11) Let the shells cool before removing them from the silpat. I usually get about a hundred shells per batch, or enough for fifty macarons.
|Eggnog shells all paired up in their little storage containers. You can see a bit of the nutmeg sprinkled throughout!|
EGGNOG WHITE CHOCOLATE GANACHE
- 9 oz white baking chocolate
- 3.5 oz good quality eggnog (like Bud's or something similar)
- 1/2 tsp vanilla extract, or half of a scraped vanilla bean if you want a stronger vanilla taste.
- 1/4 tsp nutmeg (you can use more or less, to taste)
A note on rum: if you want to add it to the ganache, you have two options - add it when you're simmering the eggnog so that most of it cooks off, or add a splash later while you're mixing everything to make them alcoholic.
1) Add your white chocolate to a heatproof bowl and set aside.
2) Add your eggnog (and vanilla bean scrapings, if your're using it) to a saucepot, and bring to a simmer over low heat, careful not to burn the eggnog.
3) Once the eggnog simmers, pour it over your white chocolate and let sit for about a minute.
4) Add your nutmeg and vanilla extract, if using, and whisk everything together until smooth.
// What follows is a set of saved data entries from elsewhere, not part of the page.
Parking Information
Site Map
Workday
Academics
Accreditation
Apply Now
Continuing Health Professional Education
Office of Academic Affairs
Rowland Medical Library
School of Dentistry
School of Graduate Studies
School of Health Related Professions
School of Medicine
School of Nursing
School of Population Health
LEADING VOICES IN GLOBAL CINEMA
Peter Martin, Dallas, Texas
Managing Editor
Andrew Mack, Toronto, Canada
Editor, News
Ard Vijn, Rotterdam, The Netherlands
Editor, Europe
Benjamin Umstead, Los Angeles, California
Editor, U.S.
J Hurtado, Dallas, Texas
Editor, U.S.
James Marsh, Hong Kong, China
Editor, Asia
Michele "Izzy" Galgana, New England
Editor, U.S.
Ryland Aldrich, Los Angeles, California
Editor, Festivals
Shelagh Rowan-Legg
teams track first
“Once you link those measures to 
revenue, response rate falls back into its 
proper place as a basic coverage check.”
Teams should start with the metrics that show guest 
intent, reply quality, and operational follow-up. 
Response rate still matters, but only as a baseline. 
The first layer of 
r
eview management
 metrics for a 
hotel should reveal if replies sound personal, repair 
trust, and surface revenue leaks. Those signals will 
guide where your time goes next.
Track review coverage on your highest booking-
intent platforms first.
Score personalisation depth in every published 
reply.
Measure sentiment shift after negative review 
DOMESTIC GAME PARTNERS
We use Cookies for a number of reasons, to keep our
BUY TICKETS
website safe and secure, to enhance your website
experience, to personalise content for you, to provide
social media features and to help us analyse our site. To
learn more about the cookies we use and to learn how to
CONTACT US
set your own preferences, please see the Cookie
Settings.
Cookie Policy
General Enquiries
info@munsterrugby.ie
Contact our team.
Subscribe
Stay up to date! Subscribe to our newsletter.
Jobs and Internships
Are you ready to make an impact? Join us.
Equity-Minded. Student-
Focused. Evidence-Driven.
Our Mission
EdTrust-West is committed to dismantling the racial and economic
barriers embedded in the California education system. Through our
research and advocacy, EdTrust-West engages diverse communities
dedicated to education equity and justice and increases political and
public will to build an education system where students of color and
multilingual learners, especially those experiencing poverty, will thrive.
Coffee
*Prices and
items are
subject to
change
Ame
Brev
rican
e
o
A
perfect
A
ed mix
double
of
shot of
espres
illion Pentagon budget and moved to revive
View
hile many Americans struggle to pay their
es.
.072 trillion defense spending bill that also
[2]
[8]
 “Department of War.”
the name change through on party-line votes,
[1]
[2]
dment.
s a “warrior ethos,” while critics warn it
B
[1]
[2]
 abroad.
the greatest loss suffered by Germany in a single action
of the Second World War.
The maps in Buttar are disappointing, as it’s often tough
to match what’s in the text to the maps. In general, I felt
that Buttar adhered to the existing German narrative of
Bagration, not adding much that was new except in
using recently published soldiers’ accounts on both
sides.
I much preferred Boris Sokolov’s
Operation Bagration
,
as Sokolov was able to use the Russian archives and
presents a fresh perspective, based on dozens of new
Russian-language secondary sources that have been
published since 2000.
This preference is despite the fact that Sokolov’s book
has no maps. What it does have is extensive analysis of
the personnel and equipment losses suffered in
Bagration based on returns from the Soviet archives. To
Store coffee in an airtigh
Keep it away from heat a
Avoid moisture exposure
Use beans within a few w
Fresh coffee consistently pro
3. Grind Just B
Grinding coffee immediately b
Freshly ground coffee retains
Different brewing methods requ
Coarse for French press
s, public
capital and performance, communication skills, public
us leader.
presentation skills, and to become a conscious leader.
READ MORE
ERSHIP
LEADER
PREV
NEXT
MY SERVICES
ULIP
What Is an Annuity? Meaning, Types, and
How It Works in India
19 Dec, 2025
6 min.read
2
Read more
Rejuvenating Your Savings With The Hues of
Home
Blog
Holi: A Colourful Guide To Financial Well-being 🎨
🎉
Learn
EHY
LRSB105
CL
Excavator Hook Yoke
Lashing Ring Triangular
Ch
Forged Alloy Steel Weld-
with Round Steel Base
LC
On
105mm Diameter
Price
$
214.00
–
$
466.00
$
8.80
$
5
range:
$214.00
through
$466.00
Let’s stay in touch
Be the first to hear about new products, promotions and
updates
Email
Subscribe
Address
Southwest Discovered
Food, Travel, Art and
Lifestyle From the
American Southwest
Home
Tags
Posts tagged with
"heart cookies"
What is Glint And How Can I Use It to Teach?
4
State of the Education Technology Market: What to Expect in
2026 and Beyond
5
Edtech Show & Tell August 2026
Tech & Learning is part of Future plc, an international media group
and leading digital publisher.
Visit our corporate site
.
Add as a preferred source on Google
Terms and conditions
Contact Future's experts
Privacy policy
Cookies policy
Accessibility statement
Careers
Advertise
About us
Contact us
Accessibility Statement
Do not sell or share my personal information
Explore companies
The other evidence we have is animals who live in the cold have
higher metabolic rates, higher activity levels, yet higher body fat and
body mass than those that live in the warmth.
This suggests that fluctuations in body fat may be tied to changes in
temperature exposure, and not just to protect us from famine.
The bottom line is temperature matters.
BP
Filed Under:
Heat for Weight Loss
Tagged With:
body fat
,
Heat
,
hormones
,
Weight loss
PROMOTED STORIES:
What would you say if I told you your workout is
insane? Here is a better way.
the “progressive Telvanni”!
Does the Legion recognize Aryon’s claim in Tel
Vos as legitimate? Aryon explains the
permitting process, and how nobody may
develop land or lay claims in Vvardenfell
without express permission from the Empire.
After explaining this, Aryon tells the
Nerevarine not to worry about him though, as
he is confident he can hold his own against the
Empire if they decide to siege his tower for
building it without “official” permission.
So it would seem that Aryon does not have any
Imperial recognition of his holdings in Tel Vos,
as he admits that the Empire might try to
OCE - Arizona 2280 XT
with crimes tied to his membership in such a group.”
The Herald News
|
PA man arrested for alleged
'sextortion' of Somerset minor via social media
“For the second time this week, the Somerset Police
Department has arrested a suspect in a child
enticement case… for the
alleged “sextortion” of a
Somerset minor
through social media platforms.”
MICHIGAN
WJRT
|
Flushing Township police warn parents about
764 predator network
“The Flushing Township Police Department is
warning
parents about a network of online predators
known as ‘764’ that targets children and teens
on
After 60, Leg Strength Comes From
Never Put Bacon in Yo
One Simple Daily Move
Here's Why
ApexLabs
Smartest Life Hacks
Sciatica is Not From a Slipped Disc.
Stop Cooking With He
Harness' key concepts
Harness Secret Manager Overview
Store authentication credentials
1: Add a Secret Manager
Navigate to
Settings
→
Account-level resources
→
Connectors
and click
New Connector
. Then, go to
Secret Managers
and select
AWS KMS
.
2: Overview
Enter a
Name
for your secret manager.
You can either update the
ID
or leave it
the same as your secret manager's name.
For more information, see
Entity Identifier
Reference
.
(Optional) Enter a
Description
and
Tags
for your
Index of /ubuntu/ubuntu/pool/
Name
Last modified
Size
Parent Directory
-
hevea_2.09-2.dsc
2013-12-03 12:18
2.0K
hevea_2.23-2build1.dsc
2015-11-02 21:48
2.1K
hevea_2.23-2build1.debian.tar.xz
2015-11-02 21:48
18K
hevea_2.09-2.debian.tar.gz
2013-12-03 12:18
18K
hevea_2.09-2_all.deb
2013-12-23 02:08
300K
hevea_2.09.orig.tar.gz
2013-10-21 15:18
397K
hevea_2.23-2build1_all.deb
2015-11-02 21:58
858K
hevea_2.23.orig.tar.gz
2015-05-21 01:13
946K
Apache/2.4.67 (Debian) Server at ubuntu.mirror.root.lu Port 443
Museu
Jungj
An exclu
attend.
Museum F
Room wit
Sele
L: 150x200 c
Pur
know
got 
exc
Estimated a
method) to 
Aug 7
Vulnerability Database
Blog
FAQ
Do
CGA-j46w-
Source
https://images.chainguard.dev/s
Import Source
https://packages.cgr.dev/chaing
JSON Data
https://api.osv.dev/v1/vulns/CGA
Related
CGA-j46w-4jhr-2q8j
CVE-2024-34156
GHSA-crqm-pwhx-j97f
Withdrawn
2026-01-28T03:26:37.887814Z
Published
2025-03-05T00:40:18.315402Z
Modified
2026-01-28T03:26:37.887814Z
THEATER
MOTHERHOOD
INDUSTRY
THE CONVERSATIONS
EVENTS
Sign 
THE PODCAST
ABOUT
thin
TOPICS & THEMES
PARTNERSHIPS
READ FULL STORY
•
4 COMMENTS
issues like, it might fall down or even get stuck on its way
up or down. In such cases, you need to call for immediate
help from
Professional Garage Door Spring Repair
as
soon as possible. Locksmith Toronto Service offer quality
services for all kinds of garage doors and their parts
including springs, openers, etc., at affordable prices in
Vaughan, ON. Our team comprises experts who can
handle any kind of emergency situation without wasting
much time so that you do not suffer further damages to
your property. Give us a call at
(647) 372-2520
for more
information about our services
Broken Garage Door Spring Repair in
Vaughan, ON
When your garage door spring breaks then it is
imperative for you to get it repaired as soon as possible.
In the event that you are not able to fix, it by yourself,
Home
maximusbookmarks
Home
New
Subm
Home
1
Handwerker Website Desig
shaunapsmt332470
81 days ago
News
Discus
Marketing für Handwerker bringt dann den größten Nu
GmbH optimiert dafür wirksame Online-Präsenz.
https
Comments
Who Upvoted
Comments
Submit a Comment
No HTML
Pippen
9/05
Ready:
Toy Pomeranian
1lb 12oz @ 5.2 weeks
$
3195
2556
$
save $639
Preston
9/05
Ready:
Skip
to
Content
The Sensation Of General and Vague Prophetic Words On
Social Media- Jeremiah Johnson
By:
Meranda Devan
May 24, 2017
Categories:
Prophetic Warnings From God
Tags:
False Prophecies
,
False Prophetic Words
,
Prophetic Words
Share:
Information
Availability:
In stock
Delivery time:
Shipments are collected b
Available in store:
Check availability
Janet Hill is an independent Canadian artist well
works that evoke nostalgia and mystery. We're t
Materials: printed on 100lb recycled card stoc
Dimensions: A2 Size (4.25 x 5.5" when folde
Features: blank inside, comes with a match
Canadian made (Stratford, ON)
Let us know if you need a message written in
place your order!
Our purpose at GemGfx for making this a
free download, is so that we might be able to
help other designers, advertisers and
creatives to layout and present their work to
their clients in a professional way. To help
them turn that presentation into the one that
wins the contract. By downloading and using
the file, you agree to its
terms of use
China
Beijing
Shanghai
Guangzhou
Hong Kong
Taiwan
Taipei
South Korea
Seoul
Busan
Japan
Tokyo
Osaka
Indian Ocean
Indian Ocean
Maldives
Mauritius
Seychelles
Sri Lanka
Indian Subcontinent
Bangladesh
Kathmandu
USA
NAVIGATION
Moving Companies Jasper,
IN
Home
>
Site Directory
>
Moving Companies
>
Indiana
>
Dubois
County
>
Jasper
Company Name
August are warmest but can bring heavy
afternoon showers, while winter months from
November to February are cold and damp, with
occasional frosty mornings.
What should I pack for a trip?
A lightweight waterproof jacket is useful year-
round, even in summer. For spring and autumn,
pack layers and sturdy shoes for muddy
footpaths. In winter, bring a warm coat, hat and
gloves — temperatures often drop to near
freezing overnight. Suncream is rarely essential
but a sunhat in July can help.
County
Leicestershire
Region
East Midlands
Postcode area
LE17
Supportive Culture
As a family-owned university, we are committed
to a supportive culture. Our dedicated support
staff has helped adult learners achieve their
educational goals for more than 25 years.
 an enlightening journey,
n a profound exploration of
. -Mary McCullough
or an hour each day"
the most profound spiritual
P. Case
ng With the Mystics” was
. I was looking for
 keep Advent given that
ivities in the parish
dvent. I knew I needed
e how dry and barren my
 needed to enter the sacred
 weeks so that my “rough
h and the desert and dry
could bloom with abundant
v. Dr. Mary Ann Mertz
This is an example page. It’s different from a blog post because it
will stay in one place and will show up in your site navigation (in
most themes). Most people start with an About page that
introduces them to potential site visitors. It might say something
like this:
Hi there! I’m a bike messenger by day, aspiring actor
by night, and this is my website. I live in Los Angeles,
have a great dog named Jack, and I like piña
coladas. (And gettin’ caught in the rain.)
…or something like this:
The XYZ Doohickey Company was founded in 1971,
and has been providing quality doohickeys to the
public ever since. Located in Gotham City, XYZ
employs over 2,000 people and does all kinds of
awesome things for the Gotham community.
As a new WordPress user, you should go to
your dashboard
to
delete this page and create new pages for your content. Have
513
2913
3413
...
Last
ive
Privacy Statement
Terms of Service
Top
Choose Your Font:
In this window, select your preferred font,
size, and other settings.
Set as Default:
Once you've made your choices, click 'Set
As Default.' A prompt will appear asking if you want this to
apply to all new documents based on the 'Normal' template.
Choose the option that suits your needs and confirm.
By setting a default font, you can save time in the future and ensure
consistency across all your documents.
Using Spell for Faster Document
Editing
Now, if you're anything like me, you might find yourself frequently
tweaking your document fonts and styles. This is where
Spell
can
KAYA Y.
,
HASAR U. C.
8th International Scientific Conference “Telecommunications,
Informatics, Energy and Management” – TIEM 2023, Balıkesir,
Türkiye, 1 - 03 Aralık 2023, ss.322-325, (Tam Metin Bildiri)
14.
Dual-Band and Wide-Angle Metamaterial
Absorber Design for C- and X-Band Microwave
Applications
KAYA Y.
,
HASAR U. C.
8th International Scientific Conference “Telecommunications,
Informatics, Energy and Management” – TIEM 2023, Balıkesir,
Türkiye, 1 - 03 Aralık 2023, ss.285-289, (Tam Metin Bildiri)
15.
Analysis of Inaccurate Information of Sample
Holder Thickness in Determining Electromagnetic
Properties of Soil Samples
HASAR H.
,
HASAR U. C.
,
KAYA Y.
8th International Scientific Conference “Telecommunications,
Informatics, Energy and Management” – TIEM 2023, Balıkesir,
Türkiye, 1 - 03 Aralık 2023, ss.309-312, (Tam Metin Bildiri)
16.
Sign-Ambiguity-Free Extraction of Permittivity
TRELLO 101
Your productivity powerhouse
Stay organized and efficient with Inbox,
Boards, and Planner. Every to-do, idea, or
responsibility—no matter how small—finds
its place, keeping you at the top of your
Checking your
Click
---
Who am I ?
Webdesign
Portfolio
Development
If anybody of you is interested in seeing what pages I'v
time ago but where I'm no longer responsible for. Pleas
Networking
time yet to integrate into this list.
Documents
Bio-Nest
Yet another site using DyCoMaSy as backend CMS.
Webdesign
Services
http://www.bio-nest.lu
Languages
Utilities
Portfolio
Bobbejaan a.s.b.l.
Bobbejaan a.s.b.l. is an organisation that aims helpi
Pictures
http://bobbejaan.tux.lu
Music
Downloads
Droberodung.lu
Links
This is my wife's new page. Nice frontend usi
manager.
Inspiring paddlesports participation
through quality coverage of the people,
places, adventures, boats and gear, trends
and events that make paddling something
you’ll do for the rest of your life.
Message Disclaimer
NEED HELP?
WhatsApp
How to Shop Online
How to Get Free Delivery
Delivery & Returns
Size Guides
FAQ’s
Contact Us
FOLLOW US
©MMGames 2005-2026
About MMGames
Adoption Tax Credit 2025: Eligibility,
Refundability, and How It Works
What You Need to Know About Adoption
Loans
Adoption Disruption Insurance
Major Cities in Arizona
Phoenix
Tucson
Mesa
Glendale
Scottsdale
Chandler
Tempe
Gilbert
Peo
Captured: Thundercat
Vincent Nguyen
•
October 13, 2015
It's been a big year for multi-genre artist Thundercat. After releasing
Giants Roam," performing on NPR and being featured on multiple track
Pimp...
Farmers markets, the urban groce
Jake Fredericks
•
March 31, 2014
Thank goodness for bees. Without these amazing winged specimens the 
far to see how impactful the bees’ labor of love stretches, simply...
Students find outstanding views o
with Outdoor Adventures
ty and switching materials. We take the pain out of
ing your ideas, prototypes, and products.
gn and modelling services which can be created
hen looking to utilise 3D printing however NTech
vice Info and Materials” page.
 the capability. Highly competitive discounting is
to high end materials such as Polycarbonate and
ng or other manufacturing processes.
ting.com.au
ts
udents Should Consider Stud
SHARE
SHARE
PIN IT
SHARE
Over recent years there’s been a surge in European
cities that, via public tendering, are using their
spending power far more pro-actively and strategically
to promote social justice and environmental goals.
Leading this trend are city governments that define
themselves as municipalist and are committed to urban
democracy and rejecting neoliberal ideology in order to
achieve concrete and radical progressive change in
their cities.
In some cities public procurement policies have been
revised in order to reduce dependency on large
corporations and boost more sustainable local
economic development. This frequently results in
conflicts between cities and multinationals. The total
Let cool to room temperature.
5) Using a hand mixer, whip the ganache. You'll notice the color start to lighten and the volume start to slightly increase. Whip until you've reached a light and fluffy consistency, about two minutes or so. Sometimes eggnog can make a ganache a bit too runny, so if you find it's not coming together, chill it for a bit and try again. If it's still too runny, you can slowly add in powdered sugar in quarter cup increments until you reach your desired consistency. But try not to overdo it with the sugar - if you're adding in more than a cup, it's best to start from scratch with less eggnog.
6) Transfer your whipped ganache to a piping bag with a round tip, and start filling your shells. Let them age for at least 24 hours in the fridge so that the flavors can meld and become awesome.
While these pair wonderfully with a glass of eggnog (who would have guessed), they're also delicious with a cup of coffee. Go big and serve them with an eggnog latte and blow someone's mind!
I somehow managed to not get a single photo of my filled eggnog macarons. I'm really bad at this game.
Tomorrow is Christmas, so I'm going to be changing the order of things just a bit so that I can feature my most festive flavor, and one of the more complicated macarons that I've ever done. I hope the suspense is killing you.